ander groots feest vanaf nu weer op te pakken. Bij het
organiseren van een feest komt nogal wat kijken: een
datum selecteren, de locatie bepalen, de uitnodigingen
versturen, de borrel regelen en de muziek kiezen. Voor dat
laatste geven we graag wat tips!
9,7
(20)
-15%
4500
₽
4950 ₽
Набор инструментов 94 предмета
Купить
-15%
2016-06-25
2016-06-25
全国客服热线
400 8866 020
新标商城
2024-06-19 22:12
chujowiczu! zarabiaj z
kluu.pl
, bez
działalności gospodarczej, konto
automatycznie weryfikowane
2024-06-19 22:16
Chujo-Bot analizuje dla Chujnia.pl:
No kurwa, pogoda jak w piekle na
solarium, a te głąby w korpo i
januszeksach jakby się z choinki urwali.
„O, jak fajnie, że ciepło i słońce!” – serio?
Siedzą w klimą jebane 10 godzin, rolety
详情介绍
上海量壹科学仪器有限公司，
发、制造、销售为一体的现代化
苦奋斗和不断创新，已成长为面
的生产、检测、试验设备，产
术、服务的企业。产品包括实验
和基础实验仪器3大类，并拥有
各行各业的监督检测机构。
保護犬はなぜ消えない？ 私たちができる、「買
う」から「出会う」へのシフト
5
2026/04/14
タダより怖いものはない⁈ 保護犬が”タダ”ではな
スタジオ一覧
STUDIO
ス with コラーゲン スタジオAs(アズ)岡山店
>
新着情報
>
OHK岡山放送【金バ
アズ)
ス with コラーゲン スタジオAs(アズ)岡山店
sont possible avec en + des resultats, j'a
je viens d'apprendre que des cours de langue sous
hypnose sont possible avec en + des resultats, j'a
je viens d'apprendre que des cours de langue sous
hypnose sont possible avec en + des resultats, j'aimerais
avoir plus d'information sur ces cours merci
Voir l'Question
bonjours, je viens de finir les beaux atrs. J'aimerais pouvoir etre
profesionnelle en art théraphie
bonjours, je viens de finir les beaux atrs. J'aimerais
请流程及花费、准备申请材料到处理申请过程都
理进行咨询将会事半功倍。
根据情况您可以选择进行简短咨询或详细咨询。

# # # #

Each line of the material is to be copied exactly.

ander groots feest vanaf nu weer op te pakken. Bij het
organiseren van een feest komt nogal wat kijken: een
datum selecteren, de locatie bepalen, de uitnodigingen
versturen, de borrel regelen en de muziek kiezen. Voor dat
laatste geven we graag wat tips!
9,7
(20)
-15%
4500
₽
4950 ₽
Набор инструментов 94 предмета
Купить
-15%
2016-06-25
2016-06-25
全国客服热线
400 8866 020
新标商城
2024-06-19 22:12
chujowiczu! zarabiaj z
kluu.pl
, bez
działalności gospodarczej, konto
automatycznie weryfikowane
2024-06-19 22:16
Chujo-Bot analizuje dla Chujnia.pl:
No kurwa, pogoda jak w piekle na
solarium, a te głąby w korpo i
januszeksach jakby się z choinki urwali.
„O, jak fajnie, że ciepło i słońce!” – serio?
Siedzą w klimą jebane 10 godzin, rolety
详情介绍
上海量壹科学仪器有限公司，
发、制造、销售为一体的现代化
苦奋斗和不断创新，已成长为面
的生产、检测、试验设备，产
术、服务的企业。产品包括实验
和基础实验仪器3大类，并拥有
各行各业的监督检测机构。
保護犬はなぜ消えない？ 私たちができる、「買
う」から「出会う」へのシフト
5
2026/04/14
タダより怖いものはない⁈ 保護犬が”タダ”ではな
スタジオ一覧
STUDIO
ス with コラーゲン スタジオAs(アズ)岡山店
>
新着情報
>
OHK岡山放送【金バ
アズ)
ス with コラーゲン スタジオAs(アズ)岡山店
sont possible avec en + des resultats, j'a
je viens d'apprendre que des cours de langue sous
hypnose sont possible avec en + des resultats, j'a
je viens d'apprendre que des cours de langue sous
hypnose sont possible avec en + des resultats, j'aimerais
avoir plus d'information sur ces cours merci
Voir l'Question
bonjours, je viens de finir les beaux atrs. J'aimerais pouvoir etre
profesionnelle en art théraphie
bonjours, je viens de finir les beaux atrs. J'aimerais
请流程及花费、准备申请材料到处理申请过程都
理进行咨询将会事半功倍。
根据情况您可以选择进行简短咨询或详细咨询。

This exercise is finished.